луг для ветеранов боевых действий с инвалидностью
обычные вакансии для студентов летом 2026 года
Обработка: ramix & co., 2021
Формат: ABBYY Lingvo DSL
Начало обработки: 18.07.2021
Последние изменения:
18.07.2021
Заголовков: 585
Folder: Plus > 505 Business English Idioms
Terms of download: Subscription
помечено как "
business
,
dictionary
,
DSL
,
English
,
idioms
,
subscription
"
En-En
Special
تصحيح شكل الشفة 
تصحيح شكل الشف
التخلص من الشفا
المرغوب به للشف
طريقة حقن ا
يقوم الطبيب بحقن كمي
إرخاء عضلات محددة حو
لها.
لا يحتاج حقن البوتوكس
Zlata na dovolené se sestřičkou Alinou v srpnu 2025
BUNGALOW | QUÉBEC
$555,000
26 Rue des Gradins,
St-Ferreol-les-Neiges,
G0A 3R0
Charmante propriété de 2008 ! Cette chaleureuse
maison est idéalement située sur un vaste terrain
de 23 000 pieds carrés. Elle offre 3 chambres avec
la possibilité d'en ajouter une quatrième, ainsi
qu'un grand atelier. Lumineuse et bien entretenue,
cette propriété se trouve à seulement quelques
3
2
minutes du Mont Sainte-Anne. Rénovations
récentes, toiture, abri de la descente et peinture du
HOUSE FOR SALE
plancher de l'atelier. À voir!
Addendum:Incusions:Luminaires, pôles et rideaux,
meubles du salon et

---

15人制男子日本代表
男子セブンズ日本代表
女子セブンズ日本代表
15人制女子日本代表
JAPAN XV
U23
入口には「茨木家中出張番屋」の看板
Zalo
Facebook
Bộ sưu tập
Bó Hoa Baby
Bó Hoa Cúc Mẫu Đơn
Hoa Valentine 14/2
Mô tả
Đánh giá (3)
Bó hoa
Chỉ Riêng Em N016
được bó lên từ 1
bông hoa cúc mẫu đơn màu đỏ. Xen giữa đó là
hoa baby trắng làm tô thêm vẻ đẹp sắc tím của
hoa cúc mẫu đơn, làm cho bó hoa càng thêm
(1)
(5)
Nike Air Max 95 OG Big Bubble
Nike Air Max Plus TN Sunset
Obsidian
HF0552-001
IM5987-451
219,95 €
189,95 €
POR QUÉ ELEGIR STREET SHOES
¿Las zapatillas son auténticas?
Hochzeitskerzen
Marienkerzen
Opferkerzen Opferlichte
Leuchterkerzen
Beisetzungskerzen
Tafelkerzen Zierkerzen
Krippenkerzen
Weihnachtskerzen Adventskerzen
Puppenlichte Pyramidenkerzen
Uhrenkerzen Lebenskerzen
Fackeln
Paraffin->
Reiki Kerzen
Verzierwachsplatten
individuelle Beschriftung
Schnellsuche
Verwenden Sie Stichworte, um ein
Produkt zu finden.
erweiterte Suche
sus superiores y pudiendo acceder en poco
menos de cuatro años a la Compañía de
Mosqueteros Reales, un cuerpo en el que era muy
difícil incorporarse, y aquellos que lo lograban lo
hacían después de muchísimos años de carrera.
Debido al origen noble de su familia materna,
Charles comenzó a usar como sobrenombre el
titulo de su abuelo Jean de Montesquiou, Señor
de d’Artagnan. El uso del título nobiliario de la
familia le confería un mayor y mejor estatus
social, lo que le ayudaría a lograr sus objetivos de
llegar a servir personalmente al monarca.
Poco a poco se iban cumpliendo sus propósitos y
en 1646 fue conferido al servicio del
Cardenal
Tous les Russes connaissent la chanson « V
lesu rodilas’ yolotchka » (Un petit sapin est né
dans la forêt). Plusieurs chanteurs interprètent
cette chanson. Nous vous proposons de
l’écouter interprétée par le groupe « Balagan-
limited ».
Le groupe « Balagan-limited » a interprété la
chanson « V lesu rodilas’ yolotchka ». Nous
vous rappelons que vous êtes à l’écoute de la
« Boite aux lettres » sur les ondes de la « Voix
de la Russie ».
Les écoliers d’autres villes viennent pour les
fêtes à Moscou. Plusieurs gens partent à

§ What is expected:
In the listing above, how many lines have the string "English" in them? Reply with only the figure.

§ Output of the exercise:
2